Task item —
Send back every record word for word, with nothing missing.

[Page segmentation data]
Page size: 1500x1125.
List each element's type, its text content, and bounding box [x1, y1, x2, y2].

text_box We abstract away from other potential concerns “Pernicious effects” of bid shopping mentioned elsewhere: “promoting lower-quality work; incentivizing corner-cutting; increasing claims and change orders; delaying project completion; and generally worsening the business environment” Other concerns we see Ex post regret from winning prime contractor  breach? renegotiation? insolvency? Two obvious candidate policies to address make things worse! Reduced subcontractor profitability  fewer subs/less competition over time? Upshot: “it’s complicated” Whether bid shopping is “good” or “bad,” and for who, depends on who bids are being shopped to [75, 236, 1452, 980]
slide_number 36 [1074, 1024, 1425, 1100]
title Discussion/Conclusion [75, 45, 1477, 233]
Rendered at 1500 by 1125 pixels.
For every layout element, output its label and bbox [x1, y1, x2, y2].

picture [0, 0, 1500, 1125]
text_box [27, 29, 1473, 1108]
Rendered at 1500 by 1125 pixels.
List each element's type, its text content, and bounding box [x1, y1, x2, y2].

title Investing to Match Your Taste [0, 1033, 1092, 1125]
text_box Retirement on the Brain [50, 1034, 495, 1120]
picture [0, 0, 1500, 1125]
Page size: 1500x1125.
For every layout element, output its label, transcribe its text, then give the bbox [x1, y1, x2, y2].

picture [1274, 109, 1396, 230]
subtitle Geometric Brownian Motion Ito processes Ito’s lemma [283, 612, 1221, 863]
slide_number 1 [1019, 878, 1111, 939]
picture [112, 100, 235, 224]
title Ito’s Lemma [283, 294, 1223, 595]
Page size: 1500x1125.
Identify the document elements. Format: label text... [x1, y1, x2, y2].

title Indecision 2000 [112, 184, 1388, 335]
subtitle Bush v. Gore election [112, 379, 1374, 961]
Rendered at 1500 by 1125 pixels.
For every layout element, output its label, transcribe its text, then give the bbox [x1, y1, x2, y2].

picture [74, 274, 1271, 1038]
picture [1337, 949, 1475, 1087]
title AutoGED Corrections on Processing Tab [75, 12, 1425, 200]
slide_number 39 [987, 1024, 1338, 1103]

Task answer —
Page size: 1500x1125.
List each element's type, its text content, and bounding box [x1, y1, x2, y2].

text_box We abstract away from other potential concerns “Pernicious effects” of bid shopping mentioned elsewhere: “promoting lower-quality work; incentivizing corner-cutting; increasing claims and change orders; delaying project completion; and generally worsening the business environment” Other concerns we see Ex post regret from winning prime contractor  breach? renegotiation? insolvency? Two obvious candidate policies to address make things worse! Reduced subcontractor profitability  fewer subs/less competition over time? Upshot: “it’s complicated” Whether bid shopping is “good” or “bad,” and for who, depends on who bids are being shopped to [75, 236, 1452, 980]
slide_number 36 [1074, 1024, 1425, 1100]
title Discussion/Conclusion [75, 45, 1477, 233]
Rendered at 1500 by 1125 pixels.
For every layout element, output its label and bbox [x1, y1, x2, y2].

picture [0, 0, 1500, 1125]
text_box [27, 29, 1473, 1108]
Rendered at 1500 by 1125 pixels.
List each element's type, its text content, and bounding box [x1, y1, x2, y2].

title Investing to Match Your Taste [0, 1033, 1092, 1125]
text_box Retirement on the Brain [50, 1034, 495, 1120]
picture [0, 0, 1500, 1125]
Page size: 1500x1125.
For every layout element, output its label, transcribe its text, then give the bbox [x1, y1, x2, y2].

picture [1274, 109, 1396, 230]
subtitle Geometric Brownian Motion Ito processes Ito’s lemma [283, 612, 1221, 863]
slide_number 1 [1019, 878, 1111, 939]
picture [112, 100, 235, 224]
title Ito’s Lemma [283, 294, 1223, 595]
Page size: 1500x1125.
Identify the document elements. Format: label text... [x1, y1, x2, y2].

title Indecision 2000 [112, 184, 1388, 335]
subtitle Bush v. Gore election [112, 379, 1374, 961]
Rendered at 1500 by 1125 pixels.
For every layout element, output its label, transcribe its text, then give the bbox [x1, y1, x2, y2].

picture [74, 274, 1271, 1038]
picture [1337, 949, 1475, 1087]
title AutoGED Corrections on Processing Tab [75, 12, 1425, 200]
slide_number 39 [987, 1024, 1338, 1103]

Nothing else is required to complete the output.